• What is expected
Pick up the American Gods episode recap below where it stops, and carry it on from its last sentence.

• Excerpted text
The first season of American Gods will soon be coming to a close, so it’s an odd choice to deliver a penultimate episode that doesn’t feature Shadow or Mr. Wednesday once. Instead, “Prayer for Mad Sweeney” takes an in-depth look at the complicated, often contentious relationship between Mad Sweeney and Laura, and the result is one of the show’s most gorgeous and lyrical episodes yet — with a plot twist that spells very bad news for Shadow.
The episode begins in Ibis and Jacquel’s funeral parlor, where Jacquel is preparing a corpse for burial and Ibis once again takes up his pen to record yet another Coming to America story. This time, he turns to 1721 and introduces the British concept of “transportation.” Many of the previous Coming to America segments have depicted slaves or hopeful immigrants, but if you were convicted in the British courts system, you could avoid prison or even death by choosing to be transported, taking a ship to the Americas, where you could work off your social debt as an indentured servant.
One such indentured servant was Essie McGowan, a young Irish girl who grew up believing all the tales of fairies and pixies and, of course, leprechauns. (In Neil Gaiman’s novel, she’s Essie Tregowan, and she’s Cornish, not Irish.) As Ibis and Jacquel’s ‘60s pop songs play in the background, Ibis recounts the fascinating and strange tale of Essie — who is played, like Laura Moon, by Emily Browning.
The show never makes the connection between Essie and Laura explicitly clear. Perhaps Laura is a direct descendant of Essie. Perhaps it’s just a way for the show to draw parallels between the two women’s stories; after all, Laura and Essie are both ambitious, frequently manipulative young women who aren’t afraid to take advantage of the people around them to get what they want. As Ibis put its: “Malice draped in pretty can get away with murder.”
As a young servant in Ireland, Essie set about seducing the young master of the house, earning his favor and a promise of marriage. But when his mother found out that her son had given a piece of family jewelry to Essie, she branded Essie as a thief — and her son did nothing to deny it. As a result, Essie was sentenced to transportation to the Carolinas. On the journey across the Atlantic, however, Essie persuaded the ship’s captain to return her to London. There, the captain swore to marry her, but as soon as he left for his next journey, she disappeared into the city, pursuing a new life of freedom and shoplifting. As she continued to leave offerings for the fairies and leprechauns, her blessings multiplied — but as she grew forgetful, her luck eventually ran out, and she was once again caught and sentenced to hang. This time, transportation wasn’t an option.

• Recorded information
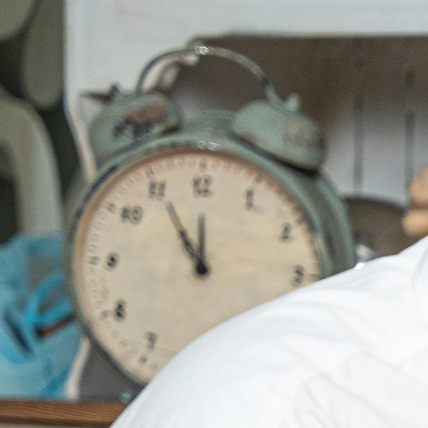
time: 11:55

• Reply to the exercise
While she’s waiting in jail, she has an encounter with a mysterious redheaded stranger — one we immediately recognize as Mad Sweeney. Apparently, London hasn’t been treating Sweeney too well either, and although there are a few Irish transplants, like Essie, who still leave offerings out for him, it’s not enough to sustain him. But he listens as Essie talks about the possibilities of America, and although he’s gone when she wakes up the next morning, the prison warden comes to her with a proposal. When it comes time for her to hang, she reveals that she’s pregnant, and she’s once again shipped off to America.
Her life in America is difficult at times but prosperous. She works for a kind old widower as a wet nurse and a maid, and before long, she’s telling the local children all about the fairies and leprechauns of Ireland, passing on her traditions. There, she manipulates her employer into marrying her and ending her indentured servitude. But with time, her relationship with him turns to love, and she lives out the rest of her days happily.
Although Essie keeps her own traditions, still offering milk and bread every night, she finds that her children and the people of Virginia have no time for her stories, so she begins keeping them to herself. Until one night, as she’s sitting on her front porch, Sweeney himself walks up. He thanks her for her years of faith, even though it was she who brought him “into this land with no time for magic, no place for fairies and such folk.” They’re birds of a feather, in a way: two Irish people, a long way from home, scrounging and scheming to bring themselves up in the world and slightly unsure of how to navigate this new America.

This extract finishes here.